Asgari Ücret Tespit Komisyonu, ilk toplantısını 10 Aralık Salı günü gerçekleştirecek. Milyonlarca insan toplantılardan çıkacak rakamı beklerken nihai karar öncesi kurumlardan talepler geliyor. Asgari ücret masasında olmayan sendika konfederasyonlarından Türkiye Devrimci İşçi Sendikaları Konfederasyonu (DİSK) da bugün yayımladığı raporda taleplerini açıkladı.
“Hepimizin hayatı çok değerlidir: İşçiler, emekçiler olarak asgari yaşamak istemiyoruz!” başlıklı raporda 2024’te asgari ücretin yıl ortasında artırılmadığı anımsatıldı.
“Bu durum asgari ücreti enflasyon karşısında ciddi biçimde eritti ve doğal olarak bu durum 2025 yılı asgari ücret artışı beklentilerini yükseltti. Yüksek enflasyon koşullarında yılda bir asgari ücret zammı kabul edilebilir değildir. Öncelikle şunu ifade etmek isteriz ki; önümüzdeki günlerde belirlenecek asgari ücret, yüksek enflasyon koşullarında 2025 yılının tamamı için geçerli bir asgari ücret olamaz, olmamalıdır.” ifadelerine yer verildi.
Asgari ücretin ortalama ücret haline geldiği gerçeğini vurgulayan DİSK, çalışanların yarısından fazlasının hayatını sürdürmek zorunda olduğu asgari ücretin, açlık sınırının bile altına gerilediğini aktardı.

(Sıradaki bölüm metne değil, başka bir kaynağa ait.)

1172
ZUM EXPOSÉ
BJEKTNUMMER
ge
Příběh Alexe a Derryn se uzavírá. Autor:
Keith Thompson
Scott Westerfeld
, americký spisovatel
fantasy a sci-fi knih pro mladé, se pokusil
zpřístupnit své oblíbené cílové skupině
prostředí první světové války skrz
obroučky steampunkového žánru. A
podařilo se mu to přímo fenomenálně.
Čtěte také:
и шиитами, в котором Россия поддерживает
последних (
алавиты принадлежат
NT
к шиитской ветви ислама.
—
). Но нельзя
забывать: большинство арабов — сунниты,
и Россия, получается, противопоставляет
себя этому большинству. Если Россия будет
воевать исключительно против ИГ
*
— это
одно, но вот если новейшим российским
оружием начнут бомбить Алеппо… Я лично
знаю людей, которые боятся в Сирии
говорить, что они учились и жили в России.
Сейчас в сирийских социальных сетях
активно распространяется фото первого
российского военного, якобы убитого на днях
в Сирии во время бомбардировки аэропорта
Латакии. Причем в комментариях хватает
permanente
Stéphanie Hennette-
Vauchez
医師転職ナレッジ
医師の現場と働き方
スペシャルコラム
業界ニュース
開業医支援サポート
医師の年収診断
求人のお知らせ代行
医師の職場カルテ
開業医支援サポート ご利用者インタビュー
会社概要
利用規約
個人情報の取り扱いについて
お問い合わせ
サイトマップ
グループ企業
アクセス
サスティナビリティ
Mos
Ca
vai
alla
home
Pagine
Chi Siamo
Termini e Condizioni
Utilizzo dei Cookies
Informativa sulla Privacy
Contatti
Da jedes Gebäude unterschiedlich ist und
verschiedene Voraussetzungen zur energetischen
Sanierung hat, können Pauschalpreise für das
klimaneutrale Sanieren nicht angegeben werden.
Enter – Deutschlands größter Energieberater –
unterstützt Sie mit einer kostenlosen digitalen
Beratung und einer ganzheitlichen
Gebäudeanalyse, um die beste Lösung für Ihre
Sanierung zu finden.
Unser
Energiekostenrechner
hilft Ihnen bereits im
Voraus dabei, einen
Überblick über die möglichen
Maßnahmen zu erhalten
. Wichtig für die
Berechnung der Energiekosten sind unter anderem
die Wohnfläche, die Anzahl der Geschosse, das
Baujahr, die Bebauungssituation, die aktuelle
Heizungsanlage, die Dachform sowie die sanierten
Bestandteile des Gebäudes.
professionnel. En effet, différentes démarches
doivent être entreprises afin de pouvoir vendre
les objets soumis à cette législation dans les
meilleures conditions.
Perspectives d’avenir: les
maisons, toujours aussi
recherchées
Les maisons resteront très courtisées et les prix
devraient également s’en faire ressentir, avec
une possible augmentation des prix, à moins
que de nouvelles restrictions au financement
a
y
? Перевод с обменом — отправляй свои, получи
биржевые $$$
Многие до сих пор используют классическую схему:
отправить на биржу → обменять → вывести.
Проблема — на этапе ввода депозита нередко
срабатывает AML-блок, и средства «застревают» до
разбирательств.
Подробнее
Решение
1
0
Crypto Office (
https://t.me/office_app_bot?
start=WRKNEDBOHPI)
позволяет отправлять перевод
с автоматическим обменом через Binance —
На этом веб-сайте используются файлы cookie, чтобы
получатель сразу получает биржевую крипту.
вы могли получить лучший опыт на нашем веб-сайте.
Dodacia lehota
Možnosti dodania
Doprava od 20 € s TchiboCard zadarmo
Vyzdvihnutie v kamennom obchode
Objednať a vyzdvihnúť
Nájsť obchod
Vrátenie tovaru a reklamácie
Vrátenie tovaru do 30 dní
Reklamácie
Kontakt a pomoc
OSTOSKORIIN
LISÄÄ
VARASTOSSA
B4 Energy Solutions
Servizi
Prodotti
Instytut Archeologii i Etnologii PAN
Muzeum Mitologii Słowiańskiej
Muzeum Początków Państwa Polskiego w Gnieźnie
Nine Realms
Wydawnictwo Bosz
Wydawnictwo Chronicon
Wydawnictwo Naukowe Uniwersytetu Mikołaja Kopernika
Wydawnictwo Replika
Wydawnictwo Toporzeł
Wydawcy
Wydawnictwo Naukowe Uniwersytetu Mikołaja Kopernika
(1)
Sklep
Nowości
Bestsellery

Son iki yılda 2023 Ocak ayından 2024 sonuna 24 ay boyunca asgari ücret yalnızca 4 ay açlık sınırının üzerinde oldu. Ekim 2024’te net asgari ücret 17.002 TL iken açlık sınırının 20.860 TL ve yoksulluk sınırı ise 72.156 TL olduğu belirtildi.
Türk-İş’in son araştırmasına göre Kasım’da ise yoksulluk sınırı 66 bin 976 lira olarak belirlendi. Yaklaşık 67 bin lira olan yoksulluk sınırı göz önüne alındığında DİSK’in talebi 33 bin 488 liraya işaret etti.
DİSK, yoksulluk sınırımı 2025 yılı asgari ücret ücreti belirlenirken asla göz ardı edilmemesi gereken üç kriter arasında gösterdi. Bunlar:
- Asla tutmayan ve sürekli revize edilen afaki enflasyon hedeflerine göre bir artış asla kabul edilemez. Bir yandan geçtiğimiz yıl işçiler için, dar gelirliler için gerçekleşen enflasyon karşısındaki kayıplar giderilmeli, bunun yanı sıra büyümeden ve milli gelir artışından hak ettikleri pay çalışanlara mutlaka verilmelidir.
- Asgari ücret bir işçinin değil, uluslararası standartlara uygun olarak işçinin bakmakla yükümlü olduğu hanehalkı ile birlikte geçinebileceği bir ücret olarak belirlenmelidir.
- Açlık ve yoksulluk sınırları göz ardı edilmemeli; bir evde iki kişi çalıştığı zaman o eve bir yoksulluk sınırı kadar gelir girebilmesi asgari ücret ile garanti altına alınmalıdır.
Talepleri arasına gelir verisi tarife dilimleri ile en düşük emekli aylığı gibi önemli konulara da değinen sendika, devletin özel sektördeki işçilerle kamu işçileri ve kamu görevlileri arasında ayrım yapmasının Anayasa’nın eşitlik ilkesine aykırı olduğunu kaydetti. Bu nedenle en düşük işçinin, memur ile emeklilerin ücret ve maaşlarının aynı olması gerektiğini savundu.